While copying the entries exactly, leave out each picture they contain.

- Opening Delimiter -

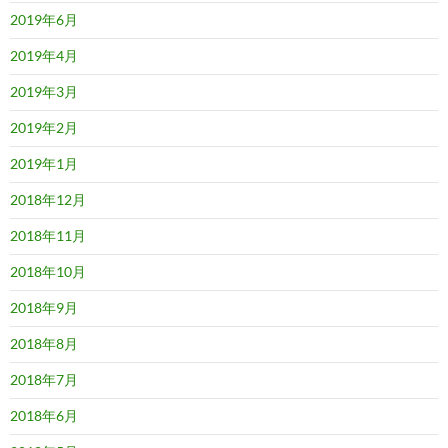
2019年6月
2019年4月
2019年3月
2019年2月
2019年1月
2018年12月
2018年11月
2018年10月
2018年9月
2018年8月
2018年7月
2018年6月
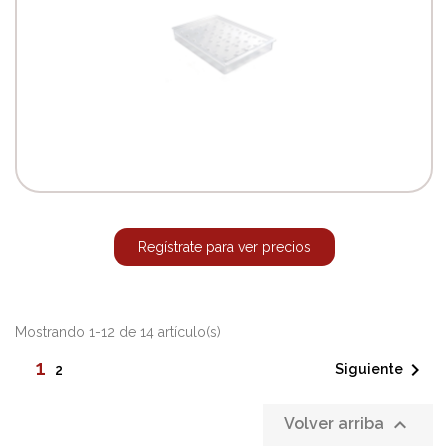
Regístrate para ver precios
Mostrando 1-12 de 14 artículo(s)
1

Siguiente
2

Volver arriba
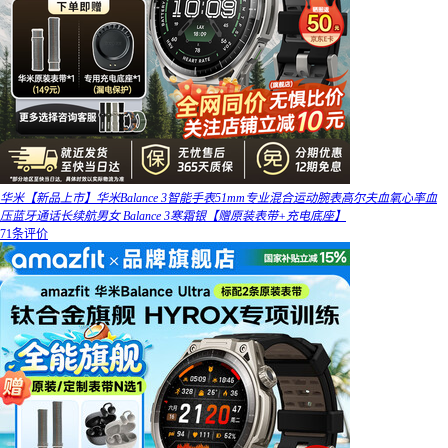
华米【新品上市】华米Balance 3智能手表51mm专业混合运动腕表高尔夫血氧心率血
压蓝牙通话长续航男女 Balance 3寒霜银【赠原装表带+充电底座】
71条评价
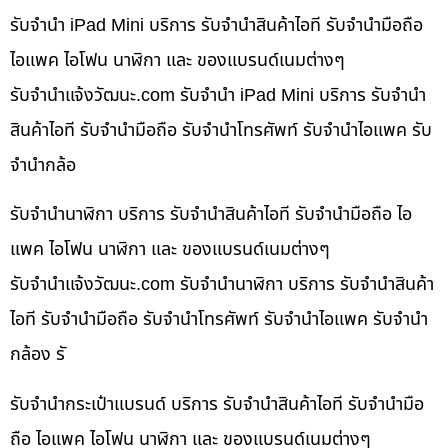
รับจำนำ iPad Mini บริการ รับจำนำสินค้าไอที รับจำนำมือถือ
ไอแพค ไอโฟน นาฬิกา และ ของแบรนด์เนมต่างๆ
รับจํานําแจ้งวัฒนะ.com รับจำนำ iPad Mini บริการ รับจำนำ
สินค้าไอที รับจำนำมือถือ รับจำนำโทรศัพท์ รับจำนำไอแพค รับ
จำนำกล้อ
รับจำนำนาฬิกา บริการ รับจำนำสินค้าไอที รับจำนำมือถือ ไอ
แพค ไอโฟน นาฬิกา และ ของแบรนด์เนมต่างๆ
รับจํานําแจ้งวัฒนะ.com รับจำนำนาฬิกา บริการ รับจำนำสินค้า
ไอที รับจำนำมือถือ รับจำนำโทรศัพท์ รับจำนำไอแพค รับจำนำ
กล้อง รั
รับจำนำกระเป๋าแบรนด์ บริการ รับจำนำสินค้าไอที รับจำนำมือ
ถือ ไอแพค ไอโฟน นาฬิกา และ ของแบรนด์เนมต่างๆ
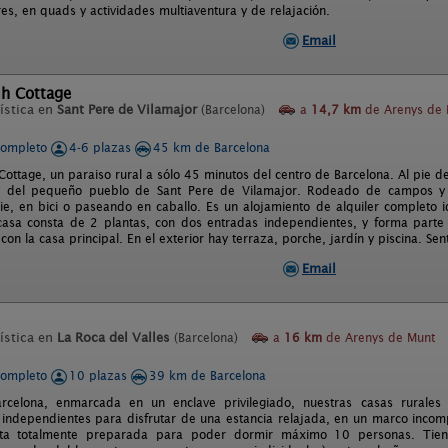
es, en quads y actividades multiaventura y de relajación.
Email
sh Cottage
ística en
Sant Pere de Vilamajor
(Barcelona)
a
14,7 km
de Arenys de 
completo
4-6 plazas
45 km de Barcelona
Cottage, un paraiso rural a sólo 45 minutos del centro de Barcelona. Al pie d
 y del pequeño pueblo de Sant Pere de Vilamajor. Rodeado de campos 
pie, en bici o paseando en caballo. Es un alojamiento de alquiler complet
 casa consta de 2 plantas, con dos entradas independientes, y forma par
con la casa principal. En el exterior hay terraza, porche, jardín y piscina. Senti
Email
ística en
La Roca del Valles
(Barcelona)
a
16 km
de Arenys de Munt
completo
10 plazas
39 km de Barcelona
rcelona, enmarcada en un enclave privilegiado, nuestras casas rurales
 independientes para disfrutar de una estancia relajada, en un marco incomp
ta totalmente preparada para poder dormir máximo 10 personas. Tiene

- Closing Delimiter -

**Exercise response**:
2019年6月
2019年4月
2019年3月
2019年2月
2019年1月
2018年12月
2018年11月
2018年10月
2018年9月
2018年8月
2018年7月
2018年6月
Regístrate para ver precios
Mostrando 1-12 de 14 artículo(s)
1

Siguiente
2

Volver arriba
华米【新品上市】华米Balance 3智能手表51mm专业混合运动腕表高尔夫血氧心率血
压蓝牙通话长续航男女 Balance 3寒霜银【赠原装表带+充电底座】
71条评价
รับจำนำ iPad Mini บริการ รับจำนำสินค้าไอที รับจำนำมือถือ
ไอแพค ไอโฟน นาฬิกา และ ของแบรนด์เนมต่างๆ
รับจํานําแจ้งวัฒนะ.com รับจำนำ iPad Mini บริการ รับจำนำ
สินค้าไอที รับจำนำมือถือ รับจำนำโทรศัพท์ รับจำนำไอแพค รับ
จำนำกล้อ
รับจำนำนาฬิกา บริการ รับจำนำสินค้าไอที รับจำนำมือถือ ไอ
แพค ไอโฟน นาฬิกา และ ของแบรนด์เนมต่างๆ
รับจํานําแจ้งวัฒนะ.com รับจำนำนาฬิกา บริการ รับจำนำสินค้า
ไอที รับจำนำมือถือ รับจำนำโทรศัพท์ รับจำนำไอแพค รับจำนำ
กล้อง รั
รับจำนำกระเป๋าแบรนด์ บริการ รับจำนำสินค้าไอที รับจำนำมือ
ถือ ไอแพค ไอโฟน นาฬิกา และ ของแบรนด์เนมต่างๆ
es, en quads y actividades multiaventura y de relajación.
Email
sh Cottage
ística en
Sant Pere de Vilamajor
(Barcelona)
a
14,7 km
de Arenys de 
completo
4-6 plazas
45 km de Barcelona
Cottage, un paraiso rural a sólo 45 minutos del centro de Barcelona. Al pie d
 y del pequeño pueblo de Sant Pere de Vilamajor. Rodeado de campos 
pie, en bici o paseando en caballo. Es un alojamiento de alquiler complet
 casa consta de 2 plantas, con dos entradas independientes, y forma par
con la casa principal. En el exterior hay terraza, porche, jardín y piscina. Senti
Email
ística en
La Roca del Valles
(Barcelona)
a
16 km
de Arenys de Munt
completo
10 plazas
39 km de Barcelona
rcelona, enmarcada en un enclave privilegiado, nuestras casas rurales
 independientes para disfrutar de una estancia relajada, en un marco incomp
ta totalmente preparada para poder dormir máximo 10 personas. Tiene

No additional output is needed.